When Pete Carroll got to USC, life at Troy was very much no holds barred. Alumni roamed the sidelines, media had a ton of access and practices were open to the masses, with athletic department assistants even handing out rosters to fans as they entered Howard Jones Field.
Now, under sanctions stemming from the Reggie Bush case, it’s a drastically different world. The public is prohibited from stepping on the premises of the football facility, and USC has limited media access more and more over the last few years.
In 2012, then-head coach Lane Kiffin opted to put a muzzle on the media in terms of injury reporting, a strategic tactic that he borrowed from both Washington’s Steve Sarkisian and Oregon’s Chip Kelly. In 2013, Kiffin took further measures, shutting out the media entirely, save for post-practice press conferences.
Under Kiffin, players were assigned different days of media availability, depending on their unit. Offensive players had one day, while defensive players had another. Furthermore, the postgame locker room was off-limits.

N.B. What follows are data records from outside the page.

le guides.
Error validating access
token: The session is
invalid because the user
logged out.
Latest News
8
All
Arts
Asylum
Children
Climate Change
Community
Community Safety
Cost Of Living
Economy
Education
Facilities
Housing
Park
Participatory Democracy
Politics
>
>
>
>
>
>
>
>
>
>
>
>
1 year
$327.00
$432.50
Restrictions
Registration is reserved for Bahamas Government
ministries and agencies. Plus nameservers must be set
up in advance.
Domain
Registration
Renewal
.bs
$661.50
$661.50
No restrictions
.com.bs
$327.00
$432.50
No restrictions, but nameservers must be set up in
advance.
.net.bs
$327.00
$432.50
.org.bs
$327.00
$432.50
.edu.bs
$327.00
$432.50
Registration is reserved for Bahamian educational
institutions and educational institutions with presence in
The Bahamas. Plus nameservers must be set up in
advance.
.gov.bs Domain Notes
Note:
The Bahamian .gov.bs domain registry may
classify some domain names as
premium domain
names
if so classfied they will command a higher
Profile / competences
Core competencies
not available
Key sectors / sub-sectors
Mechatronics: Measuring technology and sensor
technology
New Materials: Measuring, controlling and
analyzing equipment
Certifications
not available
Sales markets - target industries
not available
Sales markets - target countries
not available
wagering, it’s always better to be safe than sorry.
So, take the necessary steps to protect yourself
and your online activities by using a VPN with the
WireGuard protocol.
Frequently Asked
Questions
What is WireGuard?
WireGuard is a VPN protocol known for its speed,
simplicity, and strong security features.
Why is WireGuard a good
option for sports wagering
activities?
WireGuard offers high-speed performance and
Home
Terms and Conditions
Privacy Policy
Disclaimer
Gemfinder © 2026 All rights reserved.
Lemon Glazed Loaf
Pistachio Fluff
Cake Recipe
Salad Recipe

Now, with Sarkisian being the ultimate successor to Kiffin, expect there to be much of the same, according to Dennis Dodd of CBS.

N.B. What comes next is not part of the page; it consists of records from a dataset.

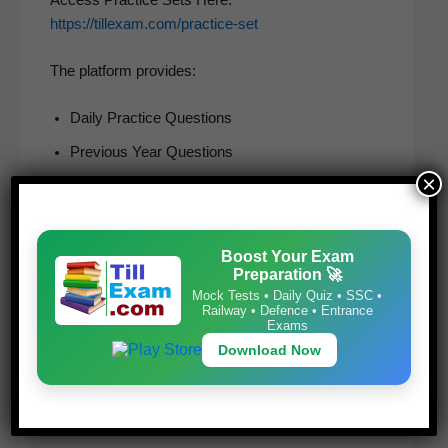
https://tillexam.com/practice-set
The plat­form provides:
Dai­ly Prac­tice Questions
Pre­vi­ous Year Questions
×
Hin­di and Eng­lish MCQs
Child Devel­op­ment Questions
Rea­son­ing Questions
Boost Your Exam
Preparation 🚀
Math­e­mat­ics Practice
Mock Tests • Daily Quiz • SSC •
Railway • Defence • Entrance
Teach­ing Apti­tude Preparation
Exams
Download Now
Stu­dents prepar­ing for SCERT Del­hi Entrance Exam,
CTET, DSSSB, KVS, NVS, and teach­ing exams can
ben­e­fit from these prac­tice sets.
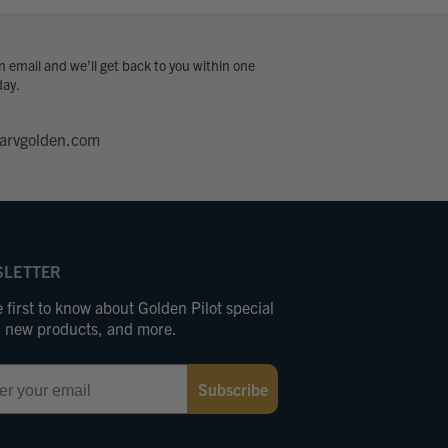
 email and we’ll get back to you within one
day.
arvgolden.com
LETTER
 first to know about Golden Pilot special
s, new products, and more.
Subscribe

Existing NCAA sanctions will keep USC from going back to old days of full media openness (think open lockerroom) per Steve Sarksian.
— Dennis Dodd (@dennisdoddcbs) January 20, 2014
Back in December at his introductory press conference, Sarkisian told the media that he wouldn’t prevent them from doing their jobs and appeared to be on board with at least partially open practices, in terms of media participation. He specifically told reporters to write what they see.
It’ll be interesting to see how the media guidelines change at all from the Kiffin days, following a free and open half season under Ed Orgeron.
Spring practice begins on March 11th at Howard Jones Field, with expected limited public access from next door at Dedeaux Field.